A pity for his energy.
The man looked at the dresser, plainly taking in everything that had been knocked over. One hand went to his cock, tugging it absently. He blinked, frowning downwards, as if noticing it was a little sticky.
Patrick couldn’t feel any stickiness in his own mouth. He’d felt the creaminess to begin with, but now there was nothing – no sensations whatsoever, just like every other time he’d fed. He’d ended up no closer to his form.
Thanks to the ghost in his arms, he hadn’t gained anything.
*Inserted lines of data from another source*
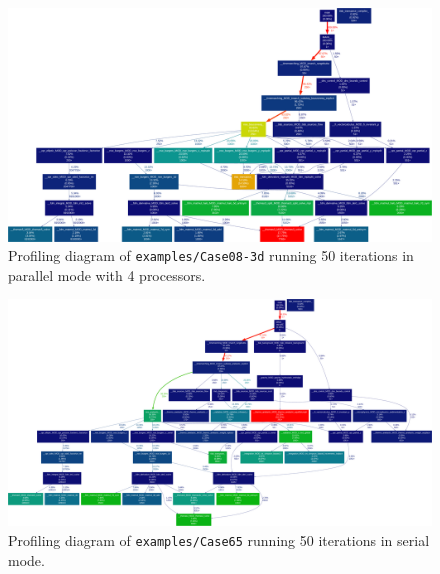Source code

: 
\begin{figure}[!h]
  \centering
  \includegraphics[clip,width=\textwidth]{fig-profiling08-3d-mpi.pdf}
  \caption{Profiling diagram of \texttt{examples/Case08-3d} running 50 iterations in parallel mode with 4 processors.}
\end{figure}

\newpage

\begin{figure}[!h]
  \centering
  \includegraphics[clip,width=\textwidth]{fig-profiling65.pdf}
  \caption{Profiling diagram of \texttt{examples/Case65} running 50 iterations in serial mode.}
\end{figure}

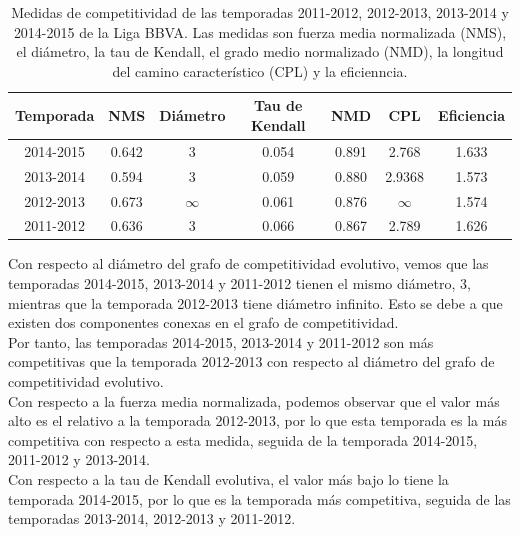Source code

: \begin{table}[h]
\centering
\caption[Medidas de competitividad]{Medidas de competitividad de las temporadas 2011-2012, 2012-2013, 2013-2014 y 2014-2015 de la Liga BBVA. Las medidas son fuerza media normalizada (NMS), el diámetro, la tau de Kendall, el grado medio normalizado (NMD), la longitud del camino característico (CPL) y la eficienncia.}
\label{tbl:medidas}
\begin{tabular}{@{}ccccccc@{}}
\toprule
Temporada & NMS & Diámetro & Tau de Kendall & NMD & CPL & Eficiencia \\ \midrule
2014-2015 & 0.642                    & 3        & 0.054          & 0.891                   & 2.768                              & 1.633      \\
2013-2014 & 0.594                    & 3        & 0.059          & 0.880                   & 2.9368                             & 1.573      \\
2012-2013 & 0.673                    & $\infty$ & 0.061          & 0.876                   & $\infty$                           & 1.574      \\
2011-2012 & 0.636                    & 3        & 0.066          & 0.867                   & 2.789                              & 1.626      \\ \bottomrule
\end{tabular}
\end{table}

Con respecto al diámetro del grafo de competitividad evolutivo, vemos que las temporadas 2014-2015, 2013-2014 y 2011-2012 tienen el mismo diámetro, 3, mientras que la temporada 2012-2013 tiene diámetro infinito. Esto se debe a que existen dos componentes conexas en el grafo de competitividad.\\
Por tanto, las temporadas 2014-2015, 2013-2014 y 2011-2012 son más competitivas que la temporada 2012-2013 con respecto al diámetro del grafo de competitividad evolutivo.\\

Con respecto a la fuerza media normalizada, podemos observar que el valor más alto es el relativo a la temporada 2012-2013, por lo que esta temporada es la más competitiva con respecto a esta medida, seguida de la temporada 2014-2015, 2011-2012 y 2013-2014.\\

Con respecto a la tau de Kendall evolutiva, el valor más bajo lo tiene la temporada 2014-2015, por lo que es la temporada más competitiva, seguida de las temporadas 2013-2014, 2012-2013 y 2011-2012.\\

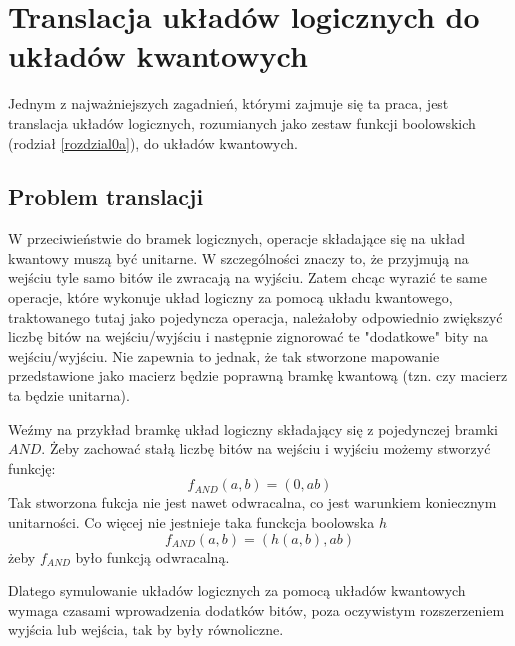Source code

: \chapter{Translacja układów logicznych do układów kwantowych}
\thispagestyle{chapterBeginStyle}
\label{rozdzial2a}
Jednym z najważniejszych zagadnień, którymi zajmuje się ta praca, jest translacja układów logicznych, rozumianych jako zestaw funkcji boolowskich (rodział \ref{rozdzial0a}), do układów kwantowych.
\section{Problem translacji}
W przeciwieństwie do bramek logicznych, operacje składające się na układ kwantowy muszą być unitarne. W szczególności znaczy to, że przyjmują na wejściu tyle samo bitów ile zwracają na wyjściu. Zatem chcąc wyrazić te same operacje, które wykonuje układ logiczny za pomocą układu kwantowego, traktowanego tutaj jako pojedyncza operacja, należałoby odpowiednio zwiększyć liczbę bitów na wejściu/wyjściu i następnie zignorować te "dodatkowe" bity na wejściu/wyjściu. Nie zapewnia to jednak, że tak stworzone mapowanie przedstawione jako macierz będzie poprawną bramkę kwantową (tzn. czy macierz ta będzie unitarna).
\par Weźmy na przykład bramkę układ logiczny składający się z pojedynczej bramki $AND$. Żeby zachować stałą liczbę bitów na wejściu i wyjściu możemy stworzyć funkcję:
\[f_{AND}(a,b) = (0, ab)\]
Tak stworzona fukcja nie jest nawet odwracalna, co jest warunkiem koniecznym unitarności. Co więcej nie jestnieje taka funckcja boolowska $h$
\[f_{AND}(a,b) = (h(a,b), ab)\]
żeby $f_{AND}$ było funkcją odwracalną.
\par Dlatego symulowanie układów logicznych za pomocą układów kwantowych wymaga czasami wprowadzenia dodatków bitów, poza oczywistym rozszerzeniem wyjścia lub wejścia, tak by były równoliczne.
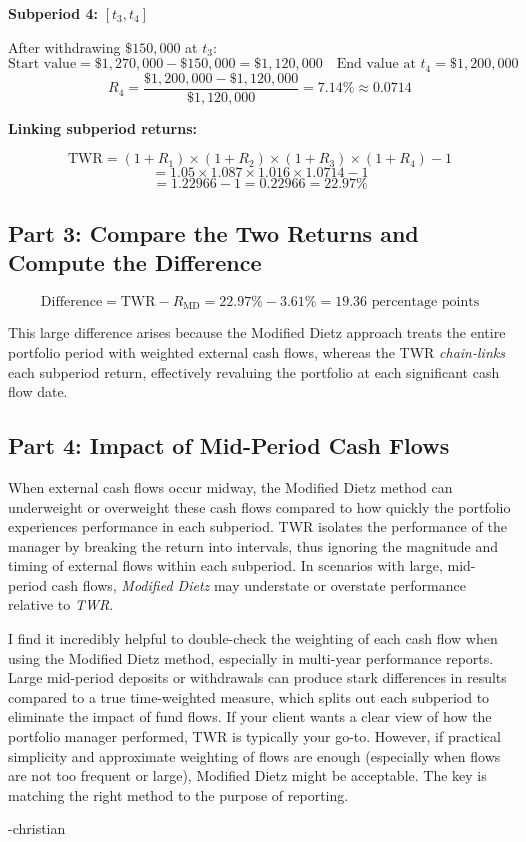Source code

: \noindent \textbf{Subperiod 4: } \( [t_3, t_4] \)

After withdrawing \(\$150{,}000\) at \(t_3\):
\[
\text{Start value} = \$1{,}270{,}000 - \$150{,}000 = \$1{,}120{,}000
\quad 
\text{End value at } t_4 = \$1{,}200{,}000
\]
\[
R_{4} 
= \frac{\$1{,}200{,}000 - \$1{,}120{,}000}{\$1{,}120{,}000} 
= 7.14\%
\approx 0.0714
\]

\noindent \textbf{Linking subperiod returns:}

\[
\text{TWR} 
= (1 + R_{1}) \times (1 + R_{2}) \times (1 + R_{3}) \times (1 + R_{4}) - 1
\]
\[
= 1.05 \times 1.087 \times 1.016 \times 1.0714 - 1
\]
\[
= 1.22966 - 1 
= 0.22966 
= 22.97\%
\]

\subsection*{Part 3: Compare the Two Returns and Compute the Difference}

\[
\text{Difference} 
= \text{TWR} - R_{\text{MD}} 
= 22.97\% - 3.61\%
= 19.36 \text{ percentage points}
\]

\noindent This large difference arises because the Modified Dietz approach treats the entire portfolio period with weighted external cash flows, whereas the TWR \textit{chain-links} each subperiod return, effectively revaluing the portfolio at each significant cash flow date.

\subsection*{Part 4: Impact of Mid-Period Cash Flows}

When external cash flows occur midway, the Modified Dietz method can underweight or overweight these cash flows compared to how quickly the portfolio experiences performance in each subperiod. TWR isolates the performance of the manager by breaking the return into intervals, thus ignoring the magnitude and timing of external flows within each subperiod. In scenarios with large, mid-period cash flows, \textit{Modified Dietz} may understate or overstate performance relative to \textit{TWR}.

\begin{infobox}

I find it incredibly helpful to double-check the weighting of each cash flow when using the Modified Dietz method, especially in multi-year performance reports. Large mid-period deposits or withdrawals can produce stark differences in results compared to a true time-weighted measure, which splits out each subperiod to eliminate the impact of fund flows. If your client wants a clear view of how the portfolio manager performed, TWR is typically your go-to. However, if practical simplicity and approximate weighting of flows are enough (especially when flows are not too frequent or large), Modified Dietz might be acceptable. The key is matching the right method to the purpose of reporting.

-christian

\end{infobox}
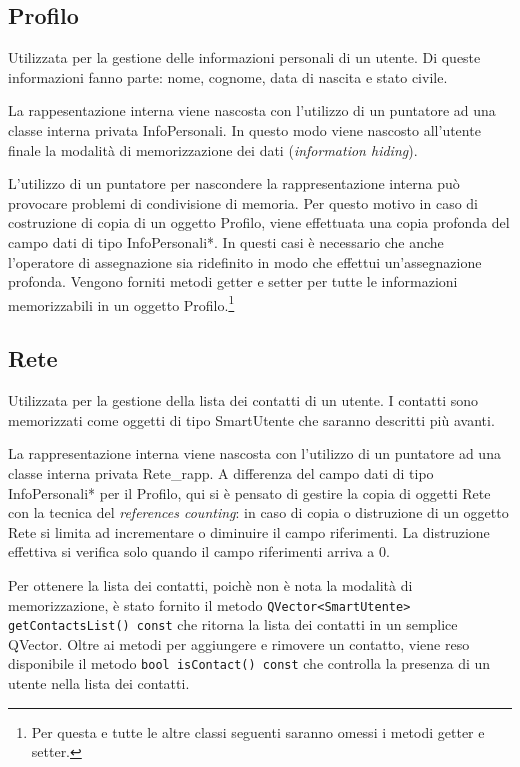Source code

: \documentclass[a4paper]{article}
\begin{document}
\subsection*{Profilo}
Utilizzata per la gestione delle informazioni personali di un utente. Di queste informazioni fanno parte: nome, cognome, data di nascita e stato civile. 

La rappesentazione interna viene nascosta con l'utilizzo di un puntatore ad una classe interna privata InfoPersonali. In questo modo viene nascosto all'utente finale la modalità di memorizzazione dei dati (\textit{information hiding}).

L'utilizzo di un puntatore per nascondere la rappresentazione interna può provocare problemi di condivisione di memoria. Per questo motivo in caso di costruzione di copia di un oggetto Profilo, viene effettuata una copia profonda del campo dati di tipo InfoPersonali*. In questi casi è necessario che anche l'operatore di assegnazione sia ridefinito in modo che effettui un'assegnazione profonda. Vengono forniti metodi getter e setter per tutte le informazioni memorizzabili in un oggetto Profilo.\footnote{Per questa e tutte le altre classi seguenti saranno omessi i metodi getter e setter.}

\subsection*{Rete}
Utilizzata per la gestione della lista dei contatti di un utente. I contatti sono memorizzati come oggetti di tipo SmartUtente che saranno descritti più avanti.

La rappresentazione interna viene nascosta con l'utilizzo di un puntatore ad una classe interna privata Rete\_rapp. A differenza del campo dati di tipo InfoPersonali* per il Profilo, qui si è pensato di gestire la copia di oggetti Rete con la tecnica del \textit{references counting}: in caso di copia o distruzione di un oggetto Rete si limita ad incrementare o diminuire il campo riferimenti. La distruzione effettiva si verifica solo quando il campo riferimenti arriva a 0.

Per ottenere la lista dei contatti, poichè non è nota la modalità di memorizzazione, è stato fornito il metodo \texttt{QVector<SmartUtente> getContactsList() const} che ritorna la lista dei contatti in un semplice QVector. Oltre ai metodi per aggiungere e rimovere un contatto, viene reso disponibile il metodo \texttt{bool isContact() const} che controlla la presenza di un utente nella lista dei contatti.
\end{document}
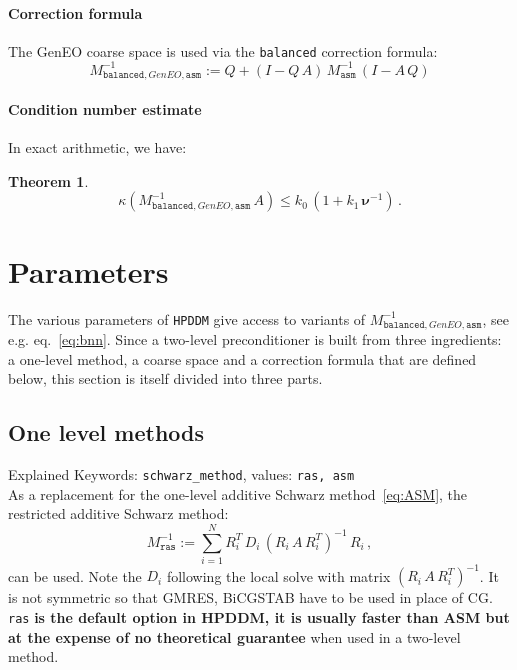 \documentclass{article}
\newtheorem{theorem}{Theorem}[section]
\begin{document}
\paragraph{Correction formula}
The GenEO coarse space is used via the \texttt{balanced} correction formula:
\begin{equation}
  \label{eq:bnnGenEO}
  \boxed{
 M_{\texttt{balanced},GenEO,\texttt{asm}}^{-1} := Q+(I-Q\,A)\,M_{\texttt{asm}}^{-1}\,(I-A\,Q)
 }
\end{equation}

\paragraph{Condition number estimate} 
In exact arithmetic, we have:
\begin{theorem}
	\label{th:geneo}
\[
 \kappa(M_{\texttt{balanced},GenEO,\texttt{asm}}^{-1}\,A) \le k_0\,(1+k_1\,\boldsymbol{\nu}^{-1})\,.
\]
\end{theorem}

\section{Parameters}
	\label{sec:parameters}
The various parameters of \texttt{HPDDM} give access to variants of $M_{\texttt{balanced},GenEO,\texttt{asm}}^{-1}$, see e.g.  eq.~\eqref{eq:bnn}. Since a two-level preconditioner is built from three ingredients: a one-level method, a coarse space and a correction formula that are defined below, this section is itself divided into three parts. 


\subsection{One level methods}
Explained Keywords: \texttt{schwarz\_method}, values: \texttt{ras, asm}\\


As a replacement for the one-level additive Schwarz method~\eqref{eq:ASM}, the restricted additive Schwarz method:
 \begin{equation}
    \label{eq:ASM}\boxed{
    M_{\texttt{ras}}^{-1} := \sum_{i=1}^N R_i^T\,D_i\,(R_i\,A\,R_i^T)^{-1}\,R_i\,,
    }
 \end{equation}
 can be used. Note the $D_i$ following the local solve with matrix $(R_i\,A\,R_i^T)^{-1}$. It is not symmetric so that GMRES, BiCGSTAB have to be used in place of CG. \texttt{ras} {\bf is the default option in HPDDM, it is usually faster than ASM but at the expense of no theoretical guarantee} when used in a two-level method.  
\end{document}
He tamped down an upwelling of frustration. He mustn’t feel it. It, or the pain crashing in on its heels. The ghost had cost him too much already. Not just energy, but that small taste of hope he’d idiotically allowed himself as he’d pushed his nose into the man’s groin, trying to smell him...
He should never have let that happen.
Hope was the most dangerous feeling of all. He knew that.
Severing himself from it, he turned and drifted through the wall.